When our life is primarily viewed as a list of goals—stuff to achieve—we miss out on the beauty of the in-between places. I want to know what my over-achieving artist friend did in between ticking off their goals: Who did they love? When was their heart broken? What drove them to laughter? To tears?
If I told you only about my goals and whether I achieved them or not, I’d be missing out on sharing some of the best parts of my life. And although my best bits are not as exciting as winning an award or getting a book deal, they matter to me and I want to tell you about them.
Because that’s where the art is found: in between the goals, plans and achievements.
Good art can be planned. Goals help us action the plan.
But GREAT art happens in between the planning. Or when you abandon the plan halfway through and tune into your intuition.
Great art happens when you’ve spent eight hours painting in the studio and then to use up your paint, you quickly brush out a sketch that is fresher and more exciting than everything else you’ve created that day.
Or when there’s an unexpected light leak in your camera that makes you go ooh!
Or when you turn over your piece of embroidery and realise the abstract stitched work you’ve inadvertently created is far more interesting than the neat cross-stitch pattern you were painstakingly attempting to render on the front.
I can’t remember his exact words but one of my favourite contemporary painters, Tal R, says something like, Painters should always approach the canvas with a 50/50 mindset. 50% plan, 50% go with your gut.
That resonates with me. It’s a good approach to life too.
Make a plan but take the scissors to half of it and make room for the unexpected.
It’s Sunday morning. I’m editing this essay while Mr C and I await a call from an emergency plumber. After a lively Saturday evening with friends, we walked into our house to find water dripping from the kitchen ceiling. The temperature has been down as low as minus eleven degrees centigrade for a few days now and pipes are bursting like fireworks in older houses like ours. Having to remove the kitchen ceiling wasn’t in our January plan for the house renovation but I guess it is now!
I’d planned to sketch she-wolf today. Instead, I’m monitoring the level of water in the saucepans placed underneath the leak. I am imagining Soleil, the she-wolf lapping at the spillage on the floor.

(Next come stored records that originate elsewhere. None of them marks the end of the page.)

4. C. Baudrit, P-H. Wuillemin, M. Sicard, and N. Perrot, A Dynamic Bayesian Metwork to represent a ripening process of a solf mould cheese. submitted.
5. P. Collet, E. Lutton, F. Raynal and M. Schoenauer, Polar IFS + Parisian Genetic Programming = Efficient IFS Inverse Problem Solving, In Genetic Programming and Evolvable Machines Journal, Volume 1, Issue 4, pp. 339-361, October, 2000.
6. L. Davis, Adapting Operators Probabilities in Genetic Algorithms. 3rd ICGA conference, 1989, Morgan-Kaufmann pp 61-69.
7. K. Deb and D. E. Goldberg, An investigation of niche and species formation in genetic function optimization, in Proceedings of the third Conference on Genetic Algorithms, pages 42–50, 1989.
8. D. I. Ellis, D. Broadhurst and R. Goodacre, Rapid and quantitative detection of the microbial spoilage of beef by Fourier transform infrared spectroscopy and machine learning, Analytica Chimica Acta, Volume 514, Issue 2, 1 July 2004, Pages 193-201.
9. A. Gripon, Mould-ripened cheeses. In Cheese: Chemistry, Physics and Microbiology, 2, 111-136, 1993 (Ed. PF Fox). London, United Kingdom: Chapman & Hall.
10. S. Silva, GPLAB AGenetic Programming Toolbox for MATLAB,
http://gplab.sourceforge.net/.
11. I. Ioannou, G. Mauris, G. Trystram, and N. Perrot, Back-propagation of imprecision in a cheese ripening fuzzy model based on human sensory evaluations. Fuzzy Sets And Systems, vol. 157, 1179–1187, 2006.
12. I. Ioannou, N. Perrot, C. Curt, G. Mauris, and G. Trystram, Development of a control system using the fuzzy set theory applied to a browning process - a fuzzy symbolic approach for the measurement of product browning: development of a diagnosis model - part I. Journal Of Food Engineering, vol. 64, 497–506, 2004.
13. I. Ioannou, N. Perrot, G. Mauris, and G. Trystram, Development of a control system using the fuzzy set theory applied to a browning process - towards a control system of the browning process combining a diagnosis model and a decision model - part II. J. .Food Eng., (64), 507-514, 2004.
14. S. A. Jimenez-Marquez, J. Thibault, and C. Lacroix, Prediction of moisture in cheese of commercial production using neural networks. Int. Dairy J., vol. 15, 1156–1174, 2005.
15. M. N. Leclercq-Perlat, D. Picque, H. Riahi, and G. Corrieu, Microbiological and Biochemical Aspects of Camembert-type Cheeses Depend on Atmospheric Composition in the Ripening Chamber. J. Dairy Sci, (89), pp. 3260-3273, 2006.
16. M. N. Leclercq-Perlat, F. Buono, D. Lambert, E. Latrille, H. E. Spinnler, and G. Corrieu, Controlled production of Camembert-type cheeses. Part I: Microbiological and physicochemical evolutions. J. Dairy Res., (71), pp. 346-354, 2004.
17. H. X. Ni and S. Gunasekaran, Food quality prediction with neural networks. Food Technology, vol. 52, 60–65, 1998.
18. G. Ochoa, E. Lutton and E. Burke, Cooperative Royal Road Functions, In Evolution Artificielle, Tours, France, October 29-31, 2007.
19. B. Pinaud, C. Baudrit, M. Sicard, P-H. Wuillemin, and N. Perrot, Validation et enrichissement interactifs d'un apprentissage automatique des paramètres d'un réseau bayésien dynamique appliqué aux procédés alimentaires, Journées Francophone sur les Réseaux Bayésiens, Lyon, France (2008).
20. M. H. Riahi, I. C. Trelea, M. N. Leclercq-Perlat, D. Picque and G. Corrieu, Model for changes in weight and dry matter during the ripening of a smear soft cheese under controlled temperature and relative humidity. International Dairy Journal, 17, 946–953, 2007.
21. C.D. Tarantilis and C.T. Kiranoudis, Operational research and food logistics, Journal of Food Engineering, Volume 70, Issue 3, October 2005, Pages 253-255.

When I was young, nobody told me that as you age unexpected events happen with increasing frequency. Maybe that’s why I’m so hesitant to plan and set goals: In the back of my mind there’s a little voice saying Hmmm, you know, maybe you should leave a little space in your schedule just in case you have an awkward fall and end up having your leg amputated!
Here’s to walking through 2024 like a giraffe with a 50/50 mindset and a three-legged she-wolf as a best friend.
Deep peace to you.
Until next time.
JC
A beautifully crafted post!!! I envy your writing ability and ideas here!! And yes to embracing the unexpected for adaptability is such an important muscle to exercise!!
Ah yes, I now feel less guilty about my lack of planning and goal setting! I journal, I write down ideas and loose plans, but day to day I have the luxury of plenty of space to just be, and am learning to enjoy it. That's not to say I haven't plenty of projects on the go, knitting and sewing etc.